Dialogue must continue

By Paul Dobbyn

AUSTRALIA’S border protection policy is adding to the misery of “our brothers and sisters”.

“As the Catholic Church, we need to think carefully about how we engage with the Government’s policies,” Australian Catholic Migrant and Refugee Office director Scalabrinian Father Maurizio Pettena said.

“People are publicly manifesting their disapproval of what takes place in detention facilities and they are particularly concerned with children in detention.

“We have to ask questions such as: how can we effectively show our disapproval and yet keep the doors open to enhance dialogue between the Government and the community and lead to better solutions?

“We certainly have to consider our approach … We’re not the Government and, even if there is a change of government, it’s quite unlikely we’ll have any drastic changes in Australia’s border-protection policy.”

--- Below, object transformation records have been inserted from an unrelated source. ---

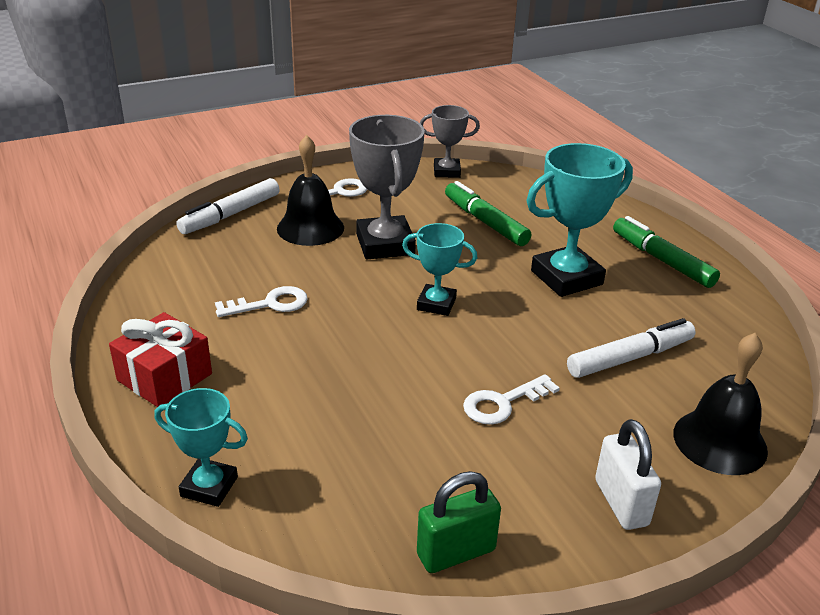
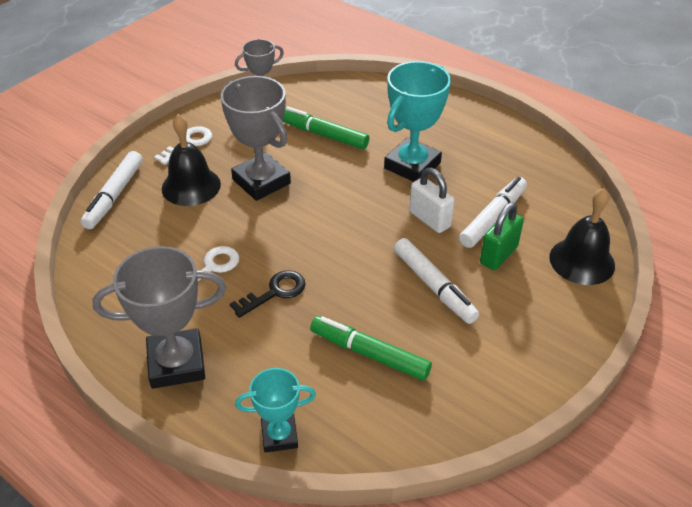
camera: 25 degrees left, 10 degrees up
(164, 377) = (176, 363): red gift -> grey trophy
(317, 347) = (275, 292): none -> black key
(436, 304) = (336, 222): turquoise trophy -> none
(456, 552) = (474, 409): green padlock -> green padlock (498, 255)
(503, 403) = (434, 286): white key -> white marker
(621, 503) = (550, 330): white padlock -> white padlock (429, 219)
(662, 260) = (467, 127): green marker -> green marker (369, 354)

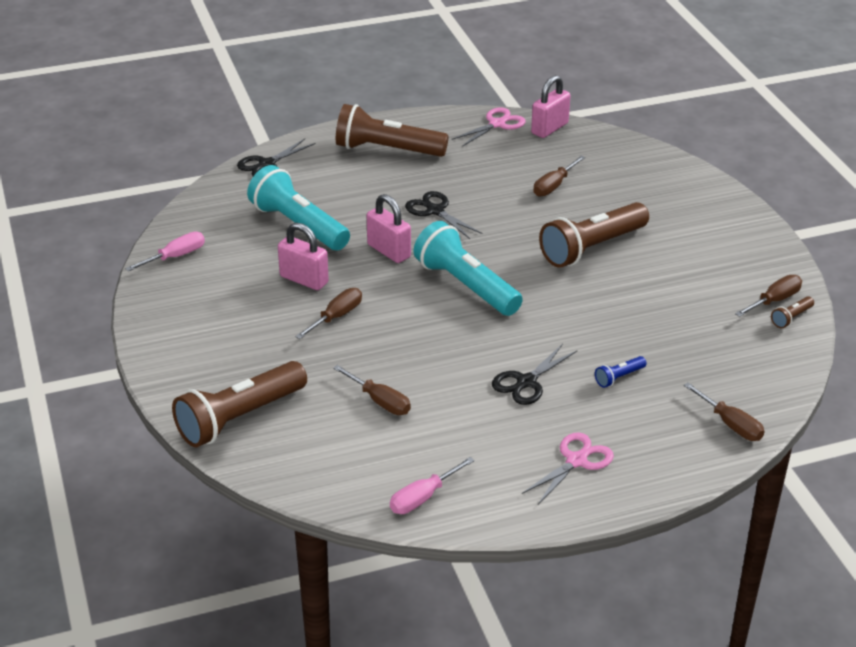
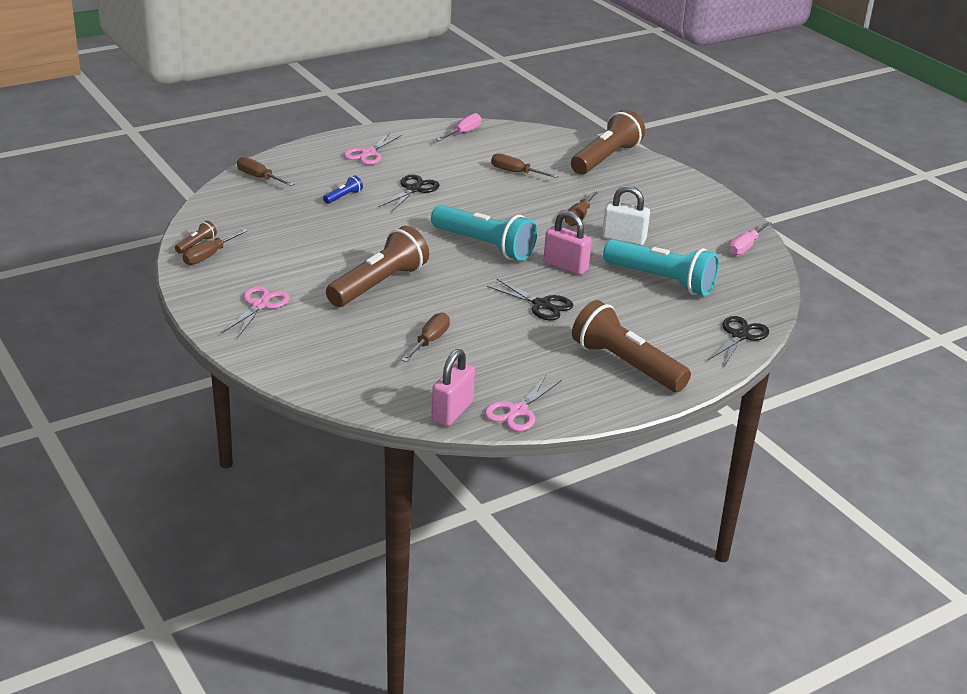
camera: 165 degrees right, 5 degrees down
(304, 280) = (624, 239): pink padlock -> white padlock
(387, 150) = (626, 365): brown flashlight -> brown flashlight turned 135 degrees counterclockwise
(712, 236) = (260, 305): none -> pink scissors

Fr Pettena’s comments came as the Federal Government’s new Border Force Act took effect, triggering protests including one outside Immigration Minister Peter Dutton’s Strathpine office on the morning of July 2.

Prime Minister Tony Abbott announced the appointment of inaugural Australian Border Force commissioner Roman Quaedvlieg at the same time as the Border Protection Act came into place on July 1.

Meanwhile, dozens of doctors, teachers and humanitarian workers challenged the Government to prosecute them for publicly discussing conditions in immigration detention centres in the wake of the Australian Border Force legislation.

More than 40 former detention-centre workers issued the challenge in an open letter to Mr Abbott, Mr Dutton and Opposition Leader Bill Shorten.

Under section 42 of the act, an “entrusted person” can be jailed for two years for disclosing “protected information”.

Fr Pettena said Australia’s policy on asylum seekers was having “huge impacts on the region” as the multilateral system to handle the problem breaks down.

“Our Government’s approach is creating other problems because, the more the multilateral system becomes inoperative the more we see people-smuggling flourish,” he said.

“Desperate people rely on this means of migration because there is no other solution.

“The protection of borders ought to also be there for the protection of these vulnerable people, not for their exclusion.”

Fr Pettena said the Government was well aware of Catholic social teaching on this issue.

“As Catholics we must continue the conversation,” he said.

“This is a complex dialogue but one which we must have.

“We have to reach into the Catholic tradition and come up with solutions that are practical and manageable.”

The Australian Catholic Migrant and Refugee Office (ACMRO) was established by the Australian Catholic Bishops Conference on July 1, 1995.

The office is responsible to the bishops’ conference through the Bishops’ Commission for Pastoral Life.